DOCUMENT SEGMENT:
[Start of Attachment]

Even on the basic party arithmetic, with no other factors taken into account, Johnson’s prospects for success in the Commons look very tight. The Government has an operational ‘majority’ of minus 44, so in order to win it broadly needs not only to keep all of those in the Aye lobby, but also attract some others to it. The votes in play fall roughly into four key groups.
The DUP have officially rejected Boris’s deal ‘as it stands’ on the grounds that its revised protocol covering customs, the NI-RoI border, and transition arrangements does not fully assuage their objections to Theresa May’s original (non)-‘Withdrawal’ Agreement. However, it’s emerged in the past 24 hours that this may not be unanimous, and that some of the DUP’s ten MPs may be prepared to concede pragmatically that this is as good as it’s likely to get, and thus support the Government. The support of former Northern Ireland First Minister Lord Trimble looks to be a major boost.
Then there are the 21 Tory-Remainer rebels from whom the Whip was withdrawn. Rumours abound that an increasing number of these may relent and vote for the Johnson deal, on the basis that it is at least a deal, whereas their objection was to leaving with no deal. But this group contains a cabal of pro-Remain MPs whose determination to prevent no-deal is a transparently thin veneer to cover their determination to prevent any Brexit at all, democracy notwithstanding. Some of them are either standing down as MPs or are likely to be de-selected, and so have nothing to lose.

[End of Attachment]

EXERCISE DIRECTIONS: From the passage above on Johnson's prospects in the Commons, list each matter that the revised protocol is said to cover.

DATASET CONTENT:
[Start of Attachment]

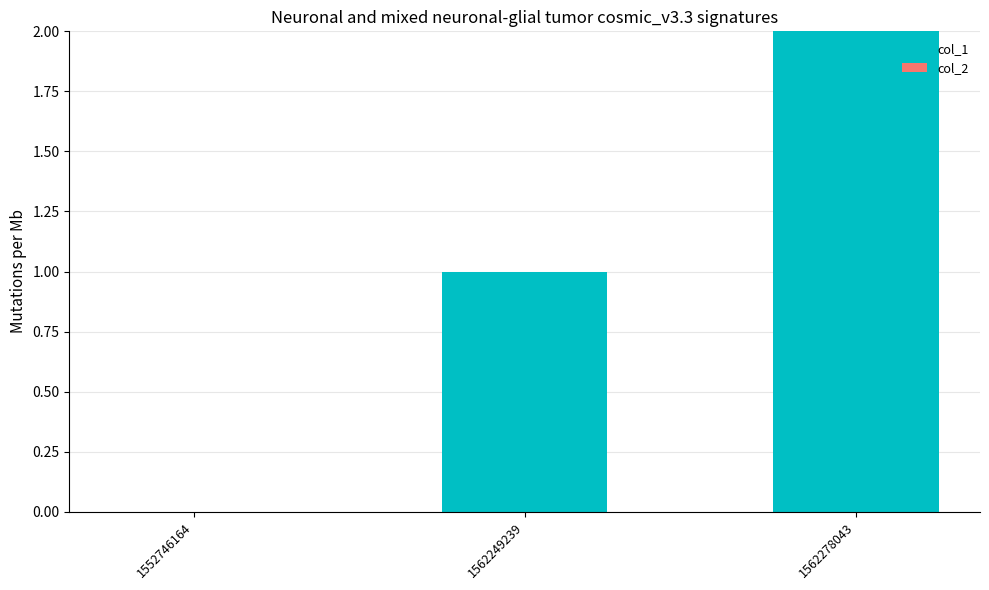

How many categories are shown in the chart?

3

[End of Attachment]

PROBLEM SOLUTION:
- customs
- the NI-RoI border
- transition arrangements